É verdade que até ao último terço do século XIX a própria historiografia e filosofia positivista – especialmente a académica – renunciava à reflexão em torno da religião, da arte e da poesia marranas. Tornou-se necessário não somente projectar para a primeira cena um novo personagem - o cripto-judeu - mas também demonstrar a intrínseca relação do marranismo com a cultura e o pensamento portugueses, e isto foi realizado por Sampaio Bruno.

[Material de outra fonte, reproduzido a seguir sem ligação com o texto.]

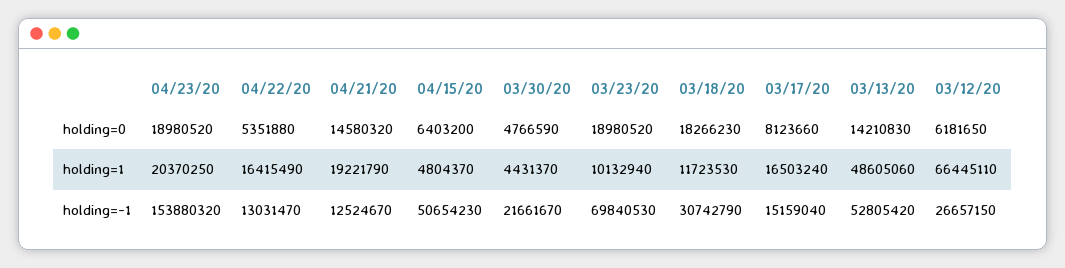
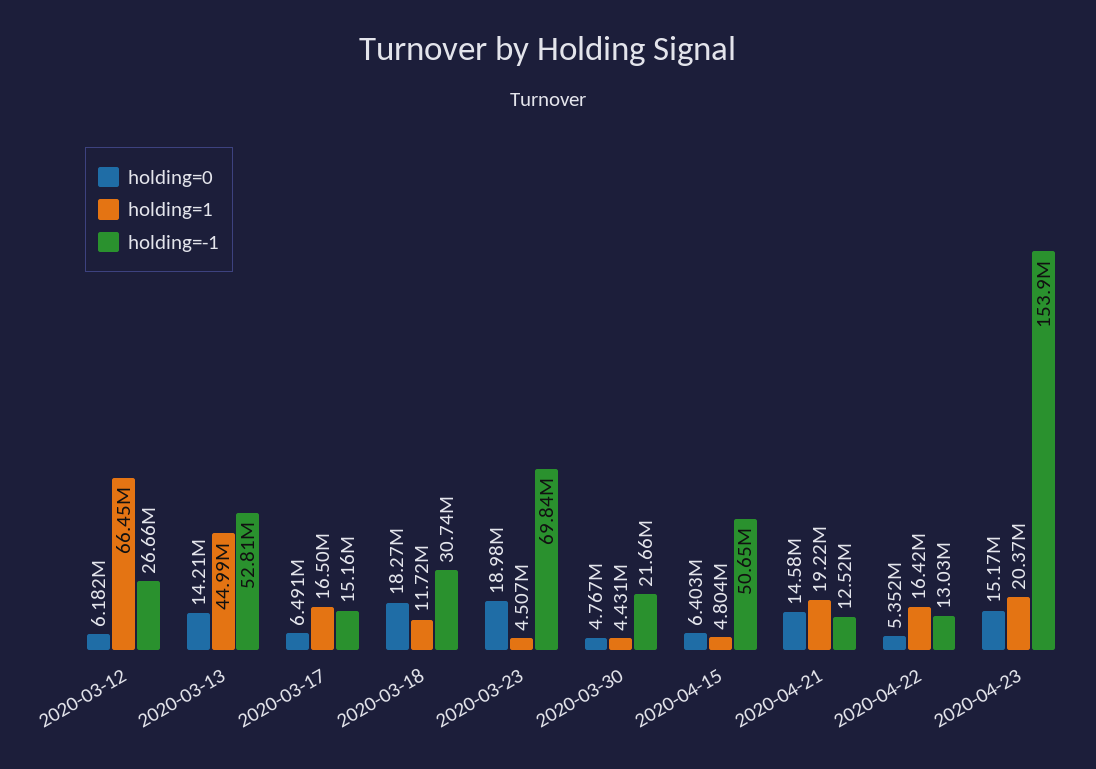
holding=0, 04/23/20: 18980520 -> 15170000
holding=0, 03/17/20: 8123660 -> 6491000
holding=1, 03/23/20: 10132940 -> 4507000
holding=1, 03/13/20: 48605060 -> 44990000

O desafio consistiu em circunscrever explicitamente (num determinado contexto espácio-temporal e ideológico “avant-garde” do “fin-du-siècle”) os diferentes aspectos sob os quais pode ser considerado sumariamente o problema complexo da fé – o núcleo da individuação religiosa marrana sephardi – relativamente à qual nos limitamos a referenciar paradoxalmente, diríamos, o traçado do chamado catolicismo (que acabou saindo vitorioso) e o mosaísmo (como uma tradição que é transmitida).
Recalcamento
Falámos de um sincretismo (presente no converso) por demais inegável (em uma complexidade contraditória) e também de um quadro psíquico de recalcamento, como mais adiante veremos, que, assim, subsistiu através de gerações (o retorno inelutável do reprimido). Reconhecendo a importância do engajamento marrano – a partir de diversos índices discursivos – poético-narrativos – não deixaremos, contudo, de considerar a dialéctica do infinito do sentido – a redenção pela linguagem. Aqui se torna evidente a urgente necessidade de procurarmos uma via de acesso adequada à determinação do marranismo - a pedra de toque dos comportamentos, das práticas e de um sistema de crenças bastante distintas – tomando em consideração a imagem de si – construída no e pelo discurso. É muito fácil de ver que a escrita e a criação literárias marranas – na sua dis(con)junção – lance de dados – traçou uma linha de demarcação da arte como criptografia metafísica. Seguramente. Trata-se de re(des)velar a (sub)cultura fazendo ecoar a letra e a voz que o anátema – a coerção inquisitorial – fez calar. Neste contexto, o importante é ter em conta que a liberdade se insere na dimensão do imperscrutável.